A deep dive into cost of care for rheumatoid arthritis (RA)
A look at real-world RA cost of care and treatment compared to guidelines
July 31, 2018
What were the studies about?
Up to 23.5 million Americans suffer from autoimmune diseases, which includes rheumatoid arthritis.1 According to the National Institutes of Health, the prevalence is rising. Within Prime’s commercial book of business in 2017, biologic anti-inflammatory treatments led spending among specialty categories, comprising more than 14 percent of total expenditures.2
These two studies looked at the cost of care for RA and the biologic drugs that treat it. By analyzing integrated medical and pharmacy claims, the studies compared real-world treatment patterns with recommended clinical guidelines.
What did we learn?
Members with RA had 3.5 times higher total cost of care than members without RA. Members with RA taking biologic/targeted synthetic DMARDs (b/tsDMARDs) had 3 times higher total cost of care than members taking conventional DMARDs (csDMARDs).
Cost comparison of member not on specialty drugs to member with RA on DMARDs Cost comparison of member not on specialty drugs
RA: rheumatoid arthritis; DMARD: disease modifying anti-rheumatic drug; csDMARD: conventional synthetic DMARD; b/tsDMARD: biologic/targeted synthetic DMARD.
For both studies, Prime looked at continuously enrolled commercially insured members from 2013 to 2016, younger than 65. Of 3.5 million members that met these criteria; 26,098 (0.7 percent) had RA. From the remaining members, Prime selected matched non-RA members not taking specialty drugs for comparison purposes.
Based on analysis of integrated medical and pharmacy claims, it appears that the use of DMARDs does not always follow national clinical guidelines.
Nearly half of members with an RA diagnosis have not started on any DMARD therapy within 12 months of diagnosis. National treatment guidelines encourage starting treatment with a csDMARD as soon as possible following diagnosis.
Ten percent of members skip csDMARDs altogether and go straight to b/tsDMARDs. Clinical evidence supports methotrexate as the best first line of therapy and as part of a therapy for members who require treatment with additional agents.
RA guidelines supporting use of csDMARDs before b/tsDMARDS have been in place for five years. The data show a lot of opportunity for broader use of csDMARDs before proceeding to b/tsDMARDs. Optimizing csDMARD use has the potential to lower the total cost of care in this category.
Additionally, the research found suboptimal use of triple csDMARD therapy* and high biologic DMARD discontinuation rates in RA patients. Again, optimizing csDMARD use could lower the total cost of care in this category. Decreasing the use of b/tsDMARDs and more closely monitoring its use could reduce waste, which adds cost to the health care system.
What does this mean for you?
Utilization management strategies can be designed to encourage compliance with RA guideline recommendations and use of the most cost-effective lines of therapy.
Managed care interventions could address the apparent gap in care for the 40 percent of members with a diagnosis of RA but no DMARD therapy start in their first year.
Prime’s GuidedHealth® program provides this kind of actionable clinical intelligence to doctors, members and plans. These insights can result in improved care, safer medicine use, better outcomes and lower overall cost of care.
* Triple combination DMARD therapy refers to the use of three csDMARDs before considering a move to b/tsDMARD. A significant proportion of patients achieve sustained remission with triple therapy and do not progress to b/tsDMARDs.3-7
- Prime Therapeutics. Focus on Trend: Commercial. Spring 2018.

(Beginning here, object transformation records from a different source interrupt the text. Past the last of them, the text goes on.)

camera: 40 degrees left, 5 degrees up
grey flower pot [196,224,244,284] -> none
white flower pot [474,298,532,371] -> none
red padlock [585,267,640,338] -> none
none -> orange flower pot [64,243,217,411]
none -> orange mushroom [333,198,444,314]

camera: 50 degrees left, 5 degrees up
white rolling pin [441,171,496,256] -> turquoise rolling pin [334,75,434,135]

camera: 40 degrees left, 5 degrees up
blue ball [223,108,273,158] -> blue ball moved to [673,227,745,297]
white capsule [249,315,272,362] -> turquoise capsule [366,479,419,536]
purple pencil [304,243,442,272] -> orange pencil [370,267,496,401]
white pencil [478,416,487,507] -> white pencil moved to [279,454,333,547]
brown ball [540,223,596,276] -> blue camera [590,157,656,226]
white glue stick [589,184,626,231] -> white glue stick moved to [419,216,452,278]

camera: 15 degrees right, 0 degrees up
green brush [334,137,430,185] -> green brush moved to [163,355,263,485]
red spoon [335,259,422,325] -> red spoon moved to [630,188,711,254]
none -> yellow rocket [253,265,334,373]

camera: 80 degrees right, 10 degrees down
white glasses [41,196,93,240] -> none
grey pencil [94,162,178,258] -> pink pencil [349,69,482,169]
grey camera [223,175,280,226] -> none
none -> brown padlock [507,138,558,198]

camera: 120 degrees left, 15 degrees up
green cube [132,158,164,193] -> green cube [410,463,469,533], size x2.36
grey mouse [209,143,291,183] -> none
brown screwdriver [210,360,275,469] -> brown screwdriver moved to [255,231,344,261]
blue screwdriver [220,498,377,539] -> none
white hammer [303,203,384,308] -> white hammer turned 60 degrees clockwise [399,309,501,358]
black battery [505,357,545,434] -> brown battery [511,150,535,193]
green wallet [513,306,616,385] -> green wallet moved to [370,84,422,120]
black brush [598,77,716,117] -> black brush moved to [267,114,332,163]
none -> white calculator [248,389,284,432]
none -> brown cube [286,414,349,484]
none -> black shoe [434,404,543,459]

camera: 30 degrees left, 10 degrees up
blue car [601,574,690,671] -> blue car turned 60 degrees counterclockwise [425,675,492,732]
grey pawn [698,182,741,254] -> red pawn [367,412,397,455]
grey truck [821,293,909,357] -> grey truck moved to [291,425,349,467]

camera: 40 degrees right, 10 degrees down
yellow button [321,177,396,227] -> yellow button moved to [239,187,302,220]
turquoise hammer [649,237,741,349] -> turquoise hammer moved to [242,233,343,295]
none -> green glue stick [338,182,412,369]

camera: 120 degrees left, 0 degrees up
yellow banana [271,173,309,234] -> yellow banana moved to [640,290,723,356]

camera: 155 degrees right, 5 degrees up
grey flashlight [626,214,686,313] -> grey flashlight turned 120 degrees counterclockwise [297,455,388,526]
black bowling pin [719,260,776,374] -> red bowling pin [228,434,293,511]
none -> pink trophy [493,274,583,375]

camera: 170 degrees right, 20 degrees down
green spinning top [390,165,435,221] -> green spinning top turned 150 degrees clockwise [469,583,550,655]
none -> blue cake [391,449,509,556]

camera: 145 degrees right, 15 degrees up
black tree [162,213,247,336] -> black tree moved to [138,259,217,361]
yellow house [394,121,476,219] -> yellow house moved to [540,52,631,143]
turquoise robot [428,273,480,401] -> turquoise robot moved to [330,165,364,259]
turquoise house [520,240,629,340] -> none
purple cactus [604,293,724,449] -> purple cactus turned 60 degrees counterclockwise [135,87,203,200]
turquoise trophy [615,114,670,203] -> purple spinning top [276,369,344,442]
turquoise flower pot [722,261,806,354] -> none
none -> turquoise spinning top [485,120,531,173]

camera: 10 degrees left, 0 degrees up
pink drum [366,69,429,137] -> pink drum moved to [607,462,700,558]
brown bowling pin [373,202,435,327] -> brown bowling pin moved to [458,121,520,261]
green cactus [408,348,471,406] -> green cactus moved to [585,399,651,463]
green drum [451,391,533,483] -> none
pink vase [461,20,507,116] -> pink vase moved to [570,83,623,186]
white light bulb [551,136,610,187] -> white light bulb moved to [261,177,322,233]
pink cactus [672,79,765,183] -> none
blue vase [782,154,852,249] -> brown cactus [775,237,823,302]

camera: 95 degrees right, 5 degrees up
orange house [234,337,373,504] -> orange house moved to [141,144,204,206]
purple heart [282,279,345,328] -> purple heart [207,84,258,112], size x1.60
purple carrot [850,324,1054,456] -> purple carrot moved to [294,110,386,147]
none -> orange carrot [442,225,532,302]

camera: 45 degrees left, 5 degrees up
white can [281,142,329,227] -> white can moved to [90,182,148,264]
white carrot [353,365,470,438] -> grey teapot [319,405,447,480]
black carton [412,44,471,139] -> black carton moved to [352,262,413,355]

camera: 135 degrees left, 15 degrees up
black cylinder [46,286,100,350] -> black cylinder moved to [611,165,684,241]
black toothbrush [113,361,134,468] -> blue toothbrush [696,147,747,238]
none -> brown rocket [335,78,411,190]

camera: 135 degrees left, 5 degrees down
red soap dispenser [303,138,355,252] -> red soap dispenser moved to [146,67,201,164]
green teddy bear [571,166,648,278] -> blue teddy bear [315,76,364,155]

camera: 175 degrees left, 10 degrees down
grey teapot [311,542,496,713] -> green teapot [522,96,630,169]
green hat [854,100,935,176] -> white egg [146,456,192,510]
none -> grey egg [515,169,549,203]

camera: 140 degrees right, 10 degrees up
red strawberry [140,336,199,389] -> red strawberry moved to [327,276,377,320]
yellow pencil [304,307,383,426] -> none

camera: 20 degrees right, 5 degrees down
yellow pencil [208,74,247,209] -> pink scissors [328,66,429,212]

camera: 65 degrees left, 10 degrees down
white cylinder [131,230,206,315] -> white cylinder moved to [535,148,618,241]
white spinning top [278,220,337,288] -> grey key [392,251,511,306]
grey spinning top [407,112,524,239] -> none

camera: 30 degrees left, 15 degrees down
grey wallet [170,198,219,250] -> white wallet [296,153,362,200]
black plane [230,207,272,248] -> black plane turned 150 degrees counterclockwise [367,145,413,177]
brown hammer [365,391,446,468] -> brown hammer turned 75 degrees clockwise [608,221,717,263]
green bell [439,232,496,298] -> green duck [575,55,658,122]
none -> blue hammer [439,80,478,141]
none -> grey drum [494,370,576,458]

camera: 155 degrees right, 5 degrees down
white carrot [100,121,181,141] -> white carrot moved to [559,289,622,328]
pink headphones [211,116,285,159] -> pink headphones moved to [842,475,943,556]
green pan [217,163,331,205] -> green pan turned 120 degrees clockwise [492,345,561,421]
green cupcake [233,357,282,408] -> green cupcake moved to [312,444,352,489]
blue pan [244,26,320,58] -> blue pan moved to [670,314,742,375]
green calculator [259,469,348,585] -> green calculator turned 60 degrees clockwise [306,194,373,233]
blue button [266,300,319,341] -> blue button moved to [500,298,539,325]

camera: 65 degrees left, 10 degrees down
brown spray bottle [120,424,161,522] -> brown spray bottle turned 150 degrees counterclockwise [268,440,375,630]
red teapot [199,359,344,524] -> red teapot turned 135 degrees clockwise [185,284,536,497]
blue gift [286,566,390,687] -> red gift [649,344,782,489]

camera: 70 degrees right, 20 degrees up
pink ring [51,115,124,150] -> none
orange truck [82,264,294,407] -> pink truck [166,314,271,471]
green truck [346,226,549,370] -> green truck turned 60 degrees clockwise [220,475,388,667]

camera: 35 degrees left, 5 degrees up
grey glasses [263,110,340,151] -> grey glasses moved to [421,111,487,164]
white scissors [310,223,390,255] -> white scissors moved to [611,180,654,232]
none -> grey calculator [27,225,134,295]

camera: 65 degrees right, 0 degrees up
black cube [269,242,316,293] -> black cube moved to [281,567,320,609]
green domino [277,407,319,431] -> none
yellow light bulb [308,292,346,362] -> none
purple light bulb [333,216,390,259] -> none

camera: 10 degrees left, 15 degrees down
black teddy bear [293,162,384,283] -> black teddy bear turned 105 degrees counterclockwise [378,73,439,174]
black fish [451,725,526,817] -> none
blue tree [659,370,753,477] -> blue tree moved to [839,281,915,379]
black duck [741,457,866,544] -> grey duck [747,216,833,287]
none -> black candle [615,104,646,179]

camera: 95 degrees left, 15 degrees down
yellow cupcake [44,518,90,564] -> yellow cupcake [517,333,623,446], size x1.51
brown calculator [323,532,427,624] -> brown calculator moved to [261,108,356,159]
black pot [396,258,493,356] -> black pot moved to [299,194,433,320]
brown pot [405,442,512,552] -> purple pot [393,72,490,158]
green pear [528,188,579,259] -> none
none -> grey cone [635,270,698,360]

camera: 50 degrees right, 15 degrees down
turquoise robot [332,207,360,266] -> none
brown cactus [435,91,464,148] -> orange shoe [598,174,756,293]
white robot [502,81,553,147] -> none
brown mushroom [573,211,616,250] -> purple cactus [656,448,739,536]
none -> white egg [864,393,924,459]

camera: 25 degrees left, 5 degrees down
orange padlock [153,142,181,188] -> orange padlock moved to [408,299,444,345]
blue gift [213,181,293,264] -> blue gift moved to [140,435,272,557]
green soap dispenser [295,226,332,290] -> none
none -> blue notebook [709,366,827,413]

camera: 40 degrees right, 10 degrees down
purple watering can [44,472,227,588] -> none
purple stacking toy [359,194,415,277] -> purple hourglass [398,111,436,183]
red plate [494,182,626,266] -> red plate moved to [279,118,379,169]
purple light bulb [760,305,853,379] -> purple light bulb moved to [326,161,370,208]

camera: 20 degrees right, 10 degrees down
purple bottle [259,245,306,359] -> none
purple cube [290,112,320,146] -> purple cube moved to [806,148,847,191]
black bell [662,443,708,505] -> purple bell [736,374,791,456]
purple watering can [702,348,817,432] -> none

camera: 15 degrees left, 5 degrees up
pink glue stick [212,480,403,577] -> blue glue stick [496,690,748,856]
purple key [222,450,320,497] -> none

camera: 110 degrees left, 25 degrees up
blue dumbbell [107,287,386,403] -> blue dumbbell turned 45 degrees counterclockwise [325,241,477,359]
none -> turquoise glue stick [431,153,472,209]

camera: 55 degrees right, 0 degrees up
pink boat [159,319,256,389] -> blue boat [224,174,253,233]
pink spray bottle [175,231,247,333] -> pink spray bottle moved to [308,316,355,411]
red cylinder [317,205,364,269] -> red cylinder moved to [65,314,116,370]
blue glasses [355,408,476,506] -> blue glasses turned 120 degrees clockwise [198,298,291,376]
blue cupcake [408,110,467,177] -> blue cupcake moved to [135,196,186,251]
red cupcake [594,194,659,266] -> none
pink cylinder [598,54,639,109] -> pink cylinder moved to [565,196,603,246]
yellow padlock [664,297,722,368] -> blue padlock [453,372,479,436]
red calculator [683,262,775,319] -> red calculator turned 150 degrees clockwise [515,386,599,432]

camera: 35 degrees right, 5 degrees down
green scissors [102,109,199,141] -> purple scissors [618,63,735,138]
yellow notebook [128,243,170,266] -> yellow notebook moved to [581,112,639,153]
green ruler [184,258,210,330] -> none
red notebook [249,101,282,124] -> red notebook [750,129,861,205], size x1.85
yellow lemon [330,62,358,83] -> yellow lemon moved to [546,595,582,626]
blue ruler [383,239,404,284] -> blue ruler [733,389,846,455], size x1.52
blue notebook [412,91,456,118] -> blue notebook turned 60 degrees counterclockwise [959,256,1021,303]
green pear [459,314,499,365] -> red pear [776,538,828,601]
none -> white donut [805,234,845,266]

- Jalal H, O’Dell JR, Bridges SL, et al. Cost-effectiveness of triple therapy versus etanercept plus methotrexate in early aggressive rheumatoid arthritis. Arthritis Care Res 2016; 68(12)):1751-1757.
- Bansback N, Phibbs CS, Sun H, et al. Triple therapy versus biologic therapy for active rheumatoid arthritis: A cost-effectiveness analysis. Ann Int Med 2017;167:8-16.
- Neumann PJ, Cohen JT, Weinstein MC. Updating cost-effectiveness—the curious resilience of the $50,000-per-QALY threshold. NEJM 2014;371:396-397.
- Hazlewood GS, Barnabe C, Tomlinson G, et al. Methotrexate monotherapy and methotrexate combination therapy with traditional and biologic disease modifying antirheumatic drugs for rheumatoid arthritis: abridged Cochrane systematic review and network meta-analysis. BMJ 2016;353:I 777.
- Grigor C, Capell H, Stirling A, et al. Effect of a treatment strategy of tight control for rheumatoid arthritis (the TICORA study): a single-blind randomised controlled trial. Lancet 2004; 364:263-269.